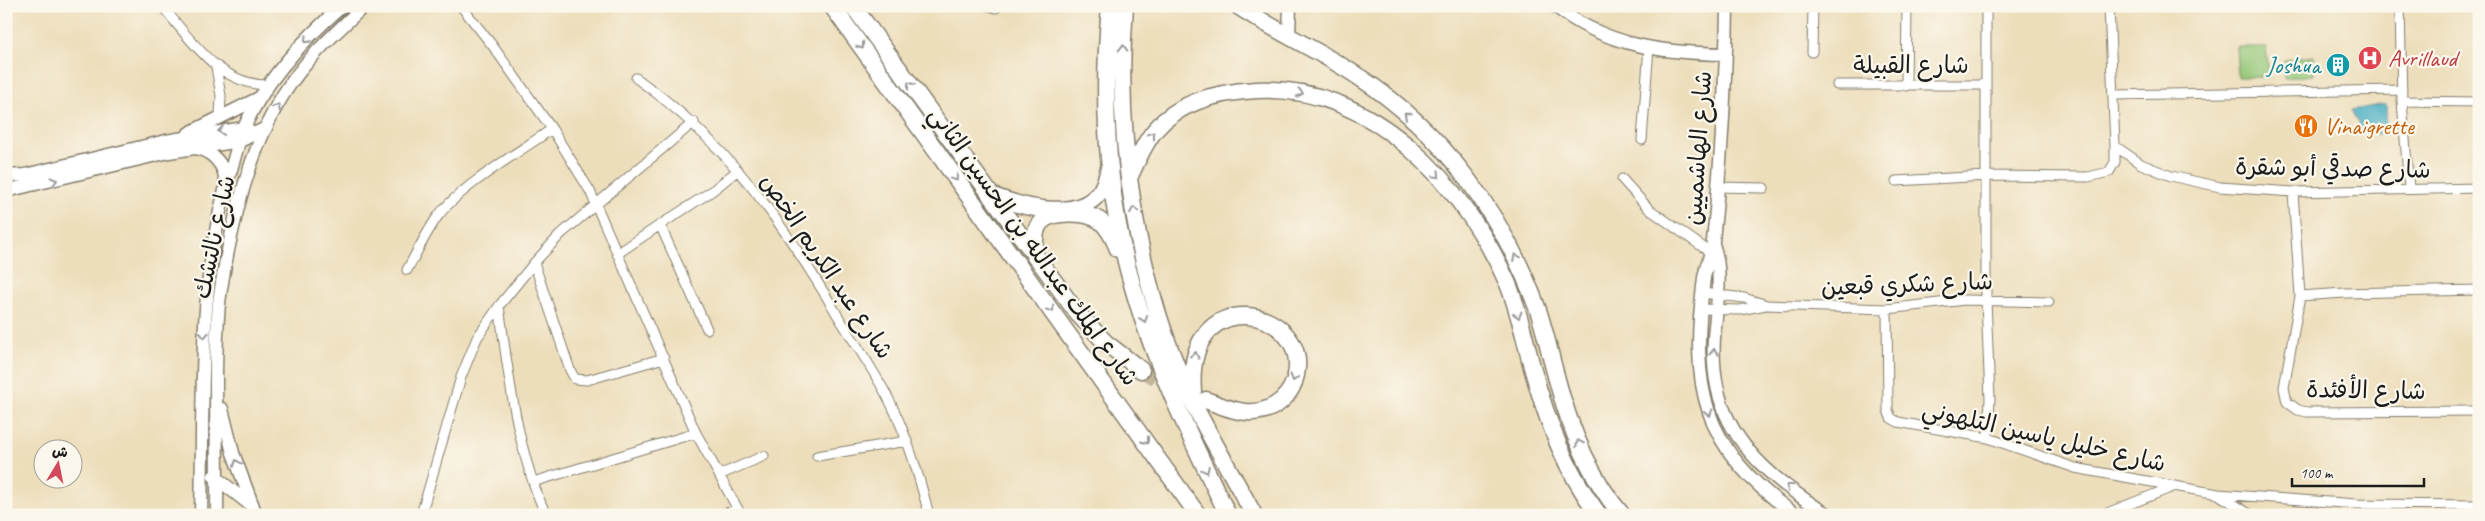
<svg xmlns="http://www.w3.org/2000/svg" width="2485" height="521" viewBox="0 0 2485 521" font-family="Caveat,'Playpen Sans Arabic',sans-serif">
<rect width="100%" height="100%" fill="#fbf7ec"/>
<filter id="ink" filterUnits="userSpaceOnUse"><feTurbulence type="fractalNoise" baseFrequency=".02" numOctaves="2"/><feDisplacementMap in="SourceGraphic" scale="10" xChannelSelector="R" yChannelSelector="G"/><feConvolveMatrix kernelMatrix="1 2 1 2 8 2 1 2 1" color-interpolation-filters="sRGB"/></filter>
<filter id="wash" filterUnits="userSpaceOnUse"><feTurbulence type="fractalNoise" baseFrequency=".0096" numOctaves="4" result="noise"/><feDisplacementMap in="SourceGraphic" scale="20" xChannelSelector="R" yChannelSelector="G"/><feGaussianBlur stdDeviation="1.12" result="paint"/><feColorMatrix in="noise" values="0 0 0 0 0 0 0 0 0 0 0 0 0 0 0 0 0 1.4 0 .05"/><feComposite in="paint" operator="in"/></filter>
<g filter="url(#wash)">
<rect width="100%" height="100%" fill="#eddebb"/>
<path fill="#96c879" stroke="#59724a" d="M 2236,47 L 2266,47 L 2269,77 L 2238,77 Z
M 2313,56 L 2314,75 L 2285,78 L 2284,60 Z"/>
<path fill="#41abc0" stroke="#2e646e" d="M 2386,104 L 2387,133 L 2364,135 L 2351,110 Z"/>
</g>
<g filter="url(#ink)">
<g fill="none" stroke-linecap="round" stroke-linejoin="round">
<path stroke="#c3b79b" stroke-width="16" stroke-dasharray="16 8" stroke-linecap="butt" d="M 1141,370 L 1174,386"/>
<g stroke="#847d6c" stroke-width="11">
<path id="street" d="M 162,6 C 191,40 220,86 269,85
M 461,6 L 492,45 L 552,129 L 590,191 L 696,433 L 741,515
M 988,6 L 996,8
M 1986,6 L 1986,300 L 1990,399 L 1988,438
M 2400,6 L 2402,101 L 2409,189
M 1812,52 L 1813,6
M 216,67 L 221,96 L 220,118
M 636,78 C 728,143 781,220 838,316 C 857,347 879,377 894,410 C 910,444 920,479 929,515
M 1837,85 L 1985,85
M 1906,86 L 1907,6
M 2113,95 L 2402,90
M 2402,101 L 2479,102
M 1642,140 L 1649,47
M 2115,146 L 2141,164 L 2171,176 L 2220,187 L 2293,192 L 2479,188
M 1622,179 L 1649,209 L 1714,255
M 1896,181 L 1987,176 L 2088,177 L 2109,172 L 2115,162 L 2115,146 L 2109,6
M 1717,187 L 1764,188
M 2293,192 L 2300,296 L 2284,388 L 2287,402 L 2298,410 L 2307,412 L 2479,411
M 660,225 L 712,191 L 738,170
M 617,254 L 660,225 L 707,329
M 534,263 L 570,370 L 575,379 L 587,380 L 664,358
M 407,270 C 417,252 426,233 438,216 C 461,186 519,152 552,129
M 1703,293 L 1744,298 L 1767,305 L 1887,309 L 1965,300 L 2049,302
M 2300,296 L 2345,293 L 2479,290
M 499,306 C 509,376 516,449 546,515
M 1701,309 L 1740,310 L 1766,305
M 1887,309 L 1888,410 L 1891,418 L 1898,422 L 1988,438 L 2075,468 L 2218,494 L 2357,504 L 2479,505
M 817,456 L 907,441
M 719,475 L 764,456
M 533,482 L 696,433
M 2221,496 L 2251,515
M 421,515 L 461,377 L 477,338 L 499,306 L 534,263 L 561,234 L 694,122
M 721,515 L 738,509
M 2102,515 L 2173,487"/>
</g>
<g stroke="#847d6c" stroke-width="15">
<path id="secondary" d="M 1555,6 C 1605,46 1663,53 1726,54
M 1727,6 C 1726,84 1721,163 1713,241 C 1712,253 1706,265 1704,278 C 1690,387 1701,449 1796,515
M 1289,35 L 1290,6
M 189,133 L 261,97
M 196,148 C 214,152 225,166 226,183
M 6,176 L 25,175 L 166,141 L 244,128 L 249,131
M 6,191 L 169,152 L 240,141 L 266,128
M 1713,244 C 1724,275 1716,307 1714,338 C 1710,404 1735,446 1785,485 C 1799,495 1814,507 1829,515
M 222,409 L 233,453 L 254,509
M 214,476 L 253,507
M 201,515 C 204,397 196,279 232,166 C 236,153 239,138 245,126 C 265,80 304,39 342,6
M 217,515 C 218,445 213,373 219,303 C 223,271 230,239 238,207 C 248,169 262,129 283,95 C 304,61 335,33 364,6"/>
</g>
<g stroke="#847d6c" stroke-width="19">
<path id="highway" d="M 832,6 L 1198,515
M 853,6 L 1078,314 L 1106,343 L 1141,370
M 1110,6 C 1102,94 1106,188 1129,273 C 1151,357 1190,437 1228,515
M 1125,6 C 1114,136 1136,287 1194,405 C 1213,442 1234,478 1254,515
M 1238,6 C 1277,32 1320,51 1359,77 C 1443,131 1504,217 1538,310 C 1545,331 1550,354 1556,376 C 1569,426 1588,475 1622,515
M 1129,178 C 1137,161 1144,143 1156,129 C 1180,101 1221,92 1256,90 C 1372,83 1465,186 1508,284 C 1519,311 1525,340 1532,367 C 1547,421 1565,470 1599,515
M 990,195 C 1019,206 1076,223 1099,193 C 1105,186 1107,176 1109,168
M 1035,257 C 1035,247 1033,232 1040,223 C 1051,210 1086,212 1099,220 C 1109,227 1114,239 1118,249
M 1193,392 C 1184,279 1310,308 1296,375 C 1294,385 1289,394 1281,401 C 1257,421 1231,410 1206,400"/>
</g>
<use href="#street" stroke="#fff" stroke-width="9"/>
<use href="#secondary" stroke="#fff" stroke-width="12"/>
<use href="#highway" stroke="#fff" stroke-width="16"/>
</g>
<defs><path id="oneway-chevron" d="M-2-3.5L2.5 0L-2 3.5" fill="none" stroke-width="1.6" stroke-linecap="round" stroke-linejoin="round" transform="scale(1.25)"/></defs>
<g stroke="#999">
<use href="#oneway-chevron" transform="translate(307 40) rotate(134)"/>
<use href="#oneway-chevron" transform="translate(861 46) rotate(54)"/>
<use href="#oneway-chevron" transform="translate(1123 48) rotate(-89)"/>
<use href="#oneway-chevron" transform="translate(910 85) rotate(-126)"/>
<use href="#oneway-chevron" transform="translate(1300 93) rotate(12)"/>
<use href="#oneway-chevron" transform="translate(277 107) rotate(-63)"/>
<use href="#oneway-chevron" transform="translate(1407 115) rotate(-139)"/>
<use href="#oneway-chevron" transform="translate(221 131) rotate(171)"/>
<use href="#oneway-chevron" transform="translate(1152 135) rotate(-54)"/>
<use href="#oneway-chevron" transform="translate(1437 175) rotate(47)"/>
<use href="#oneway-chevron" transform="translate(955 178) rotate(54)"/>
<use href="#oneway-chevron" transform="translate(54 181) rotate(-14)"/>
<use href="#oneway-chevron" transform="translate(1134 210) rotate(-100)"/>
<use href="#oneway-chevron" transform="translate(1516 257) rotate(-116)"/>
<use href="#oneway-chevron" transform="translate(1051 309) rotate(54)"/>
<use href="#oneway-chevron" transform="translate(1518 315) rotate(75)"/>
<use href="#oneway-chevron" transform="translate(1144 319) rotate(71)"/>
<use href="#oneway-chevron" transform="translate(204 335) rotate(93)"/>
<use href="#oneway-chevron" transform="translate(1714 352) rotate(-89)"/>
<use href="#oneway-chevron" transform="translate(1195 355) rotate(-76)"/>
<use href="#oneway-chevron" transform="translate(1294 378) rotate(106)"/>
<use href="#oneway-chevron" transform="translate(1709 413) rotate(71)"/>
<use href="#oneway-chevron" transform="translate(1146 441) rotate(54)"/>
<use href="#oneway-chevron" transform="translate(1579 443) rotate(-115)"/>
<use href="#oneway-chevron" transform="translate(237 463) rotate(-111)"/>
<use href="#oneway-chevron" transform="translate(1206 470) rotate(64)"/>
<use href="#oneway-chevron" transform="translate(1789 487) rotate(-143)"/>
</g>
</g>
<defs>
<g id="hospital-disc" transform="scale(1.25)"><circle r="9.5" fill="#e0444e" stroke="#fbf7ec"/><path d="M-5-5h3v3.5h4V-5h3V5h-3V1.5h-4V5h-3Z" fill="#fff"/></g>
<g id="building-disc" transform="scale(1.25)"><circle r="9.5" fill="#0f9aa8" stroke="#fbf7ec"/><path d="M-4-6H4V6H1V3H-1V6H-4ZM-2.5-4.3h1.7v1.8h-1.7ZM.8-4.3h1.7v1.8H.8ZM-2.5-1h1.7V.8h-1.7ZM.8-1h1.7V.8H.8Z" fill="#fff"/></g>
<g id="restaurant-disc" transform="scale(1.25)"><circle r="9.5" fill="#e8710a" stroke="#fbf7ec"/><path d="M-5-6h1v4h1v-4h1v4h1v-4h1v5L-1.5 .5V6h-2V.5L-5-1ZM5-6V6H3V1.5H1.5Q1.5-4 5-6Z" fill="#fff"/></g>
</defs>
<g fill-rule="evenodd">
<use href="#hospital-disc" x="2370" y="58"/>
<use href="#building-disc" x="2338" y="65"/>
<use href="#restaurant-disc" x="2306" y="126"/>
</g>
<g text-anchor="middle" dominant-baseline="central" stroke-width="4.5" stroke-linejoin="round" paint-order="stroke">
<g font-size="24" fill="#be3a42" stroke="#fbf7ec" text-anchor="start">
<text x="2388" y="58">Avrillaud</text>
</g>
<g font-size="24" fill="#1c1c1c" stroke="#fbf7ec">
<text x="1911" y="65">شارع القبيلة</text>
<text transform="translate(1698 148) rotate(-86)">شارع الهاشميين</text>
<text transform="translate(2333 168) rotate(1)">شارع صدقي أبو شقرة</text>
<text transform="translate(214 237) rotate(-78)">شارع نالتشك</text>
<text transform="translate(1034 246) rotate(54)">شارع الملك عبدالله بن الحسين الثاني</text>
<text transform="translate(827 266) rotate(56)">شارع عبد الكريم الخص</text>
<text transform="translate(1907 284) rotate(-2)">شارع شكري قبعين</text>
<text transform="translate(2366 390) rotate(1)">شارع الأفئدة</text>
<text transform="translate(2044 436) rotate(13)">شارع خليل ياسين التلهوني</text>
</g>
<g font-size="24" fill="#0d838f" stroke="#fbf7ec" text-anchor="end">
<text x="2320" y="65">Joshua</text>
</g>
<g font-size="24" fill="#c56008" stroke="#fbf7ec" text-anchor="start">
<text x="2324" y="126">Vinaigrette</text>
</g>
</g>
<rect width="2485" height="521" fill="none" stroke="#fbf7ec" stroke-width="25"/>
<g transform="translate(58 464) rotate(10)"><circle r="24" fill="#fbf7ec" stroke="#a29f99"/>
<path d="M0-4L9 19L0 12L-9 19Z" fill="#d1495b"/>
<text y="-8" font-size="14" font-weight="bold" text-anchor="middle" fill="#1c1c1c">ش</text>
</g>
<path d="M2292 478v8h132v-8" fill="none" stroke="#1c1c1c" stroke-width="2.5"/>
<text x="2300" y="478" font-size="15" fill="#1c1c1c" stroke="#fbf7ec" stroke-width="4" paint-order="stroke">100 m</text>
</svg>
* * *
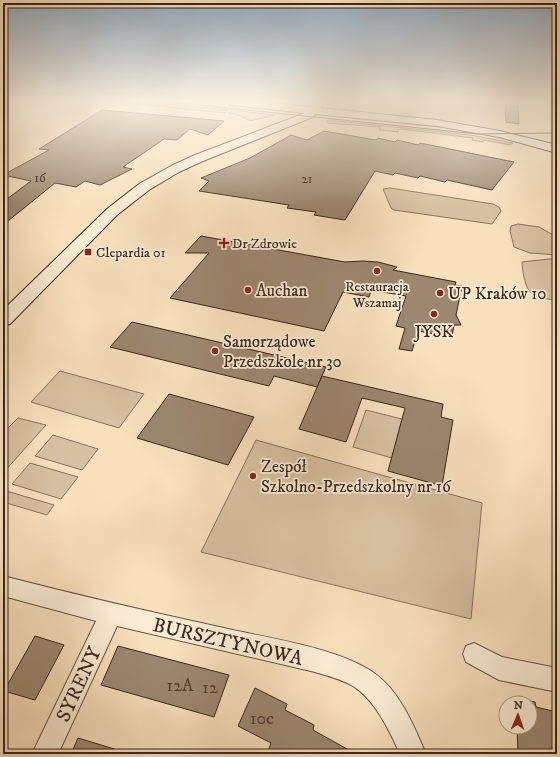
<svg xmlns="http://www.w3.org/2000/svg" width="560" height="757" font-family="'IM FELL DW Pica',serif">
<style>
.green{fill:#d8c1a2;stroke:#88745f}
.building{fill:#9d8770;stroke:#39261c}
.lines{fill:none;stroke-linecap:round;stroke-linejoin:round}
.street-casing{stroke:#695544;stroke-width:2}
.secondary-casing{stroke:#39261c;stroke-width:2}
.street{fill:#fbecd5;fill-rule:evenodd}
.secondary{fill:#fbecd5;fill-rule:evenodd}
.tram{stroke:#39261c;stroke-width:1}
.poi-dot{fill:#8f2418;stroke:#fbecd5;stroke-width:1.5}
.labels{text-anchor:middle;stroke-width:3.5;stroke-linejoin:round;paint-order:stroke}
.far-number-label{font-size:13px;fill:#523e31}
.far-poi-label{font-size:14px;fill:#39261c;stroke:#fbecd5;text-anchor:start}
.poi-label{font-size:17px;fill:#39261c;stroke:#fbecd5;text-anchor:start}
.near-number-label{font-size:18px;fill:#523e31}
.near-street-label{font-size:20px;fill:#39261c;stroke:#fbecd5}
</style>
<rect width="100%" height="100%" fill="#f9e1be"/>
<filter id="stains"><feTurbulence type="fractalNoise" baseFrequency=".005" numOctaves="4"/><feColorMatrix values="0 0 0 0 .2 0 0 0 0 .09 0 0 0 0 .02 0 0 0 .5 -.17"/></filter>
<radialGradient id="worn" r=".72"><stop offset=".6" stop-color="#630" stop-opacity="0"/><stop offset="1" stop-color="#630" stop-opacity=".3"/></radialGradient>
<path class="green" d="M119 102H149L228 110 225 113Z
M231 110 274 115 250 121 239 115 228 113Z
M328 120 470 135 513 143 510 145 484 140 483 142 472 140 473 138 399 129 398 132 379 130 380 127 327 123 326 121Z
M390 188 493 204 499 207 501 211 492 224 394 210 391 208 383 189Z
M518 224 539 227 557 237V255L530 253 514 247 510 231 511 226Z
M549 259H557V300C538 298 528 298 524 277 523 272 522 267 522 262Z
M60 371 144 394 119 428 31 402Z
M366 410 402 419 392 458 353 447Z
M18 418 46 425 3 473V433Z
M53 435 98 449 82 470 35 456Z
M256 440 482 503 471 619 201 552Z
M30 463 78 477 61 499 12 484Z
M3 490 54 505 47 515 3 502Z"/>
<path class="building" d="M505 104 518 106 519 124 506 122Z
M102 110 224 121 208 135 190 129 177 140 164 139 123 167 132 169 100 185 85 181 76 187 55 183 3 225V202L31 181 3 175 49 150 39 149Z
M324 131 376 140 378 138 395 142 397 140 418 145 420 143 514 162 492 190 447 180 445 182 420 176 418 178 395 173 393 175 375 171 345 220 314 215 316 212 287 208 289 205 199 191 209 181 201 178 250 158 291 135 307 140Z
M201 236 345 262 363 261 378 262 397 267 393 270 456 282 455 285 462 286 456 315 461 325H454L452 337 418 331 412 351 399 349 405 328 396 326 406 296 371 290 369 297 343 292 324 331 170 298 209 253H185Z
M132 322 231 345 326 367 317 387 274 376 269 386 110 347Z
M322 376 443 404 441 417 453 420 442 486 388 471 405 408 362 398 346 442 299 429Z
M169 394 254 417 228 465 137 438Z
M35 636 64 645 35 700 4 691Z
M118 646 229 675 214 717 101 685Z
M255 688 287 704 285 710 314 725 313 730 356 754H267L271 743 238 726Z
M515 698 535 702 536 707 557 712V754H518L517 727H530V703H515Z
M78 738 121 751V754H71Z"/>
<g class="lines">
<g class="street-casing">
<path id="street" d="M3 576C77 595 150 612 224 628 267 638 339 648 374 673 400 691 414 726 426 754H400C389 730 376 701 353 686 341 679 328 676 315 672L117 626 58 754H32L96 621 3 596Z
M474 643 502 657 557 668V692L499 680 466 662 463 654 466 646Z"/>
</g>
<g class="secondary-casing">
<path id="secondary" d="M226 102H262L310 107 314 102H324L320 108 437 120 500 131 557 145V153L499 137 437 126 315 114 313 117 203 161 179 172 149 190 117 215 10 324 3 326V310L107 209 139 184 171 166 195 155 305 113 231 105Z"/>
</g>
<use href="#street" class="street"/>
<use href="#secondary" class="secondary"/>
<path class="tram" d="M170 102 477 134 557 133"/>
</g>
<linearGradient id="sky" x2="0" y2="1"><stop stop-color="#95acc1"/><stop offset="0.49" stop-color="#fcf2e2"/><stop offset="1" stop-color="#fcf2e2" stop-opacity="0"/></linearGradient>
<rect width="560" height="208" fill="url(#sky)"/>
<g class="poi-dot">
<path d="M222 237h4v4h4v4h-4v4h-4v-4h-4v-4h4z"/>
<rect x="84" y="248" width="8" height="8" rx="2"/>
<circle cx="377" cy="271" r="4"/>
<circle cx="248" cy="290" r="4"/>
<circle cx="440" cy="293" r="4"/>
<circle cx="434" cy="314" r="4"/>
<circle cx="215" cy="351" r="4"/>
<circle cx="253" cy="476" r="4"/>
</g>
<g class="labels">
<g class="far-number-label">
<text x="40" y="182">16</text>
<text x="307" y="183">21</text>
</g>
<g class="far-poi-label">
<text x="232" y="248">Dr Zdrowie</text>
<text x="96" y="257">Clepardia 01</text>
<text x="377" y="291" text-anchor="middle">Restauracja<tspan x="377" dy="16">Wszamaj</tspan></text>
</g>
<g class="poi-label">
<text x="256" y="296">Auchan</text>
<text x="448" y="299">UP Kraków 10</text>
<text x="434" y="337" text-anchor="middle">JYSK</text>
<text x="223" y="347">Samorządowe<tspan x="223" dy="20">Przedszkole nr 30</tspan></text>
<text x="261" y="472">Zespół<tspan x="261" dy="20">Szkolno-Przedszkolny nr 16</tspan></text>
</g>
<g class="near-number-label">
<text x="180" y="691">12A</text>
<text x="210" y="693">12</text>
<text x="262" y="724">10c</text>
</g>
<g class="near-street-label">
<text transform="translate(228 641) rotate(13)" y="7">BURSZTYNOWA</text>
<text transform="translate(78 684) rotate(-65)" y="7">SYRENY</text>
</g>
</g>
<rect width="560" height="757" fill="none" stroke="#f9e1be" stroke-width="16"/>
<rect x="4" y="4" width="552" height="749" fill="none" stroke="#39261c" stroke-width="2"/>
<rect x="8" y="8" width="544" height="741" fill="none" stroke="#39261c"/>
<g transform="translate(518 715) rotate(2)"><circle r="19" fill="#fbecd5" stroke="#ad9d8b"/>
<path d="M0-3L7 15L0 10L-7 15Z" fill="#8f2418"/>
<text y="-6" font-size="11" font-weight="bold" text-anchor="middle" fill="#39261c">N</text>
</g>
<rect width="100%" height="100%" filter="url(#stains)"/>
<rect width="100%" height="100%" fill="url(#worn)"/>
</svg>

• [WORK ORDER]:
From the records above, transcribe exactly the run of lines that opens with the line holding "M 407,270 C" and closes with the line holding "M 1125,6 C 1114,136", both included.

• [RESPONSE FOR THIS EXERCISE]:
M 407,270 C 417,252 426,233 438,216 C 461,186 519,152 552,129
M 1703,293 L 1744,298 L 1767,305 L 1887,309 L 1965,300 L 2049,302
M 2300,296 L 2345,293 L 2479,290
M 499,306 C 509,376 516,449 546,515
M 1701,309 L 1740,310 L 1766,305
M 1887,309 L 1888,410 L 1891,418 L 1898,422 L 1988,438 L 2075,468 L 2218,494 L 2357,504 L 2479,505
M 817,456 L 907,441
M 719,475 L 764,456
M 533,482 L 696,433
M 2221,496 L 2251,515
M 421,515 L 461,377 L 477,338 L 499,306 L 534,263 L 561,234 L 694,122
M 721,515 L 738,509
M 2102,515 L 2173,487"/>
</g>
<g stroke="#847d6c" stroke-width="15">
<path id="secondary" d="M 1555,6 C 1605,46 1663,53 1726,54
M 1727,6 C 1726,84 1721,163 1713,241 C 1712,253 1706,265 1704,278 C 1690,387 1701,449 1796,515
M 1289,35 L 1290,6
M 189,133 L 261,97
M 196,148 C 214,152 225,166 226,183
M 6,176 L 25,175 L 166,141 L 244,128 L 249,131
M 6,191 L 169,152 L 240,141 L 266,128
M 1713,244 C 1724,275 1716,307 1714,338 C 1710,404 1735,446 1785,485 C 1799,495 1814,507 1829,515
M 222,409 L 233,453 L 254,509
M 214,476 L 253,507
M 201,515 C 204,397 196,279 232,166 C 236,153 239,138 245,126 C 265,80 304,39 342,6
M 217,515 C 218,445 213,373 219,303 C 223,271 230,239 238,207 C 248,169 262,129 283,95 C 304,61 335,33 364,6"/>
</g>
<g stroke="#847d6c" stroke-width="19">
<path id="highway" d="M 832,6 L 1198,515
M 853,6 L 1078,314 L 1106,343 L 1141,370
M 1110,6 C 1102,94 1106,188 1129,273 C 1151,357 1190,437 1228,515
M 1125,6 C 1114,136 1136,287 1194,405 C 1213,442 1234,478 1254,515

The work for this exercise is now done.